Antes de que el mundo cambiara abruptamente, recibía visitantes extranjeros que venían a conocer las maravillas de Costa Rica. Mis huéspedes quedaban encantados con el paisaje y la gente de mi país pero había una queja recurrente que siempre iba así: “¡qué cara es la comida en Costa Rica!”
¿Qué podía decirle a personas que tienen un poder adquisitivo mucho más alto que el nuestro y aún así no se explican por qué las facturas por alimentos en un supermercado o un restaurante son tan altas? Desde que Costa Rica se abrió al mundo fuimos una pequeña potencia agrícola y desde nuestras fincas salían alimentos que se servían en las mesas de lugares muy lejanos.
Nos especializamos altamente en la producción de muchos alimentos y cuando llegan a sus destinos finales, son asequibles y de buena calidad. El productor costarricense es muy competitivo y desea vender su producto en todos los mercados posibles. Sin embargo, el consumidor nacional enfrenta una realidad muy diferente. El tico sabe bien que la comida es muy cara. Lo sufre todos los días, cada vez que paga, pero no se atreve a ahondar en las causas.
Muchos piensan que es culpa de productores codiciosos o intermediarios comerciales deshonestos y por eso, tantas veces en el pasado, cedimos a la tentación de regular los precios de alimentos básicos y fue un desastre.
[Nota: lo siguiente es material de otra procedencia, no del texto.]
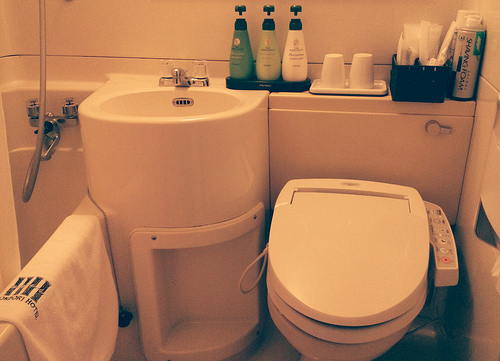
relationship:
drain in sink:
[172, 95, 194, 108] [73, 69, 269, 229]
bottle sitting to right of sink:
[228, 2, 254, 83] [73, 69, 269, 229]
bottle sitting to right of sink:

Hoy vemos en muchos pasillos de supermercados extranjeros, productos costarricenses que tienen un precio más bajo que los vendidos aquí en nuestro país. ¿Cómo es eso posible?
Esta situación se origina en un viejo y poderoso engaño político que caló muy profundo en nuestra mente: “el productor costarricense es un campesino muy pobre que no puede competir con grandes productores extranjeros y por eso necesita la protección del Estado”. Esa idea romántica proyecta la imagen de una persona humilde que debe enfrentar a las fuerzas del “capitalismo salvaje” en una guerra desigual y deshumanizante. Esa idea no aguanta ni un pequeño análisis.
El campesino costarricense fue siempre un emprendedor tenaz. Sacaba en carreta el fruto de su esfuerzo, por caminos de piedra o barro y muy a pesar de que el Estado le cobraba impuestos por exportar su producción, fueron inmensamente exitosos. El productor nacional transformó profundamente a nuestra sociedad y la hizo próspera.
El cambio llega cuando surgen políticos empresarios cuyas familias ya son dueñas de inmensos negocios agrícolas y explotaron una gran oportunidad. Sus recursos les permiten acceder a puestos clave e implementar un modelo proteccionista que se fundamenta en hacer posar al industrial agrícola como un campesino pobre que no tiene ninguna oportunidad en el mercado.
Aún hoy, con gran astucia y en medio de aplausos se establecen obstáculos legales, prohibiciones, aranceles y regulaciones que impiden la competencia y le aseguran a personas muy ricas, un alto precio local por sus productos. Los afectados somos todos los consumidores, sobre todo aquellos que viven en condiciones de pobreza y que gastan una gran parte de sus ingresos en alimentos con precios inflados.
Esta estafa alimentaria tiene apoyo amplio de políticos de casi todo el espectro ideológico. La izquierda apoya estas medidas porque defiende una averiada ideología anticomercial que casi prohíbe a las personas prosperar fuera de los negocios del Estado y la derecha conservadora, ya tiene negocios propios o clientes muy influyentes entre las filas de sus partidos. Quienes leen noticias nacionales los pueden distinguir por nombre, apellido e industria a la que protegen.
¿Cómo revertimos esa tendencia? La evidencia técnica es amplia y condena siempre al proteccionismo agrícola costarricense. Como ciudadanos debemos denunciar públicamente en todos los espacios a funcionarios y políticos que ignoran la evidencia y se prestan alegremente para impulsar la perversa agenda proteccionista de algunos industriales del sector de alimentos.